Rhys ergueu os olhos e deparou com o homem mais bonito que já vira. Jeans surrado, camisa xadrez amarrada na cintura, e um sorriso que parecia saber de todos os segredos do mundo.
— Você é… — Rhys começou.
— Nate Donaghy. Vim com meu irmão. Fã de rock, não necessariamente seu.
Rhys riu, surpreso.
— Honesto. Gosto disso.
Nate deu de ombros.
— Mentir dá trabalho.
Silêncio. O burburinho dos técnicos desmontando o palco sumiu.
— Quer uma cerveja? — Rhys ofereceu.
— Quer dizer que depois de anos ouvindo suas músicas, você finalmente me oferece uma cerveja?
Rhys parou.
— Anos?
Nate sorriu, dessa vez mais tímido.
— Meu irmão não sabe, mas eu vim por você.

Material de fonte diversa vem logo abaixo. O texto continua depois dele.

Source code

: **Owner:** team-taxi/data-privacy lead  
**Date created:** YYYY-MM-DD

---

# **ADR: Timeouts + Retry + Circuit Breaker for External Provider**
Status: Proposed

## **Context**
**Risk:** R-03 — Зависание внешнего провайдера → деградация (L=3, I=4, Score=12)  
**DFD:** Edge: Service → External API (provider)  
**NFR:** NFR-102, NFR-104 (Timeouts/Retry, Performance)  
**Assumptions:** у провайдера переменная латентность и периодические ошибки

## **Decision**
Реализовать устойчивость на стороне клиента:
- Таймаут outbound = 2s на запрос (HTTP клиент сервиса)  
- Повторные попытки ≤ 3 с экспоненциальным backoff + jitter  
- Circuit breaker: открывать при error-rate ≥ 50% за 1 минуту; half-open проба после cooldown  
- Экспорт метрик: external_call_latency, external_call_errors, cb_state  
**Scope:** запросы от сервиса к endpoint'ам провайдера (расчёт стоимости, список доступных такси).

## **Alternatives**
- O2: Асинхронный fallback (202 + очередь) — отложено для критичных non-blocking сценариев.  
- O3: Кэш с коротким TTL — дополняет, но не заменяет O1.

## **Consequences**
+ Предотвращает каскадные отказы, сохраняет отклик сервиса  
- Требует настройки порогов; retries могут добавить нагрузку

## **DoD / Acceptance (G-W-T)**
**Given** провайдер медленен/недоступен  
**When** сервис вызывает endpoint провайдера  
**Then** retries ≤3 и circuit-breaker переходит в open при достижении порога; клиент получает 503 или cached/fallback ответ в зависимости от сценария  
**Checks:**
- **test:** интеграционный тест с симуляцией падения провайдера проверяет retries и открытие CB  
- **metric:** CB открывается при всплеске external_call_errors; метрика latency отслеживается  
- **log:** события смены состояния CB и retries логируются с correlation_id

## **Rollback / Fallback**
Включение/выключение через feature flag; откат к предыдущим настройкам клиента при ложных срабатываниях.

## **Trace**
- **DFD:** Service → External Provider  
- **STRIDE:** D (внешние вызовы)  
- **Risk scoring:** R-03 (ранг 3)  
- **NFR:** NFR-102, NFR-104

Sempre quis te ver de perto.
Rhys sentiu o chão sumir. Não pelo fã. Pela forma como Nate disse “você”, como se fosse a única palavra importante.
— Então fica — Rhys pediu, baixo. — Fica depois da cerveja.
Nate ficou. Ficou naquela noite, na manhã seguinte, e em todas as que vieram depois.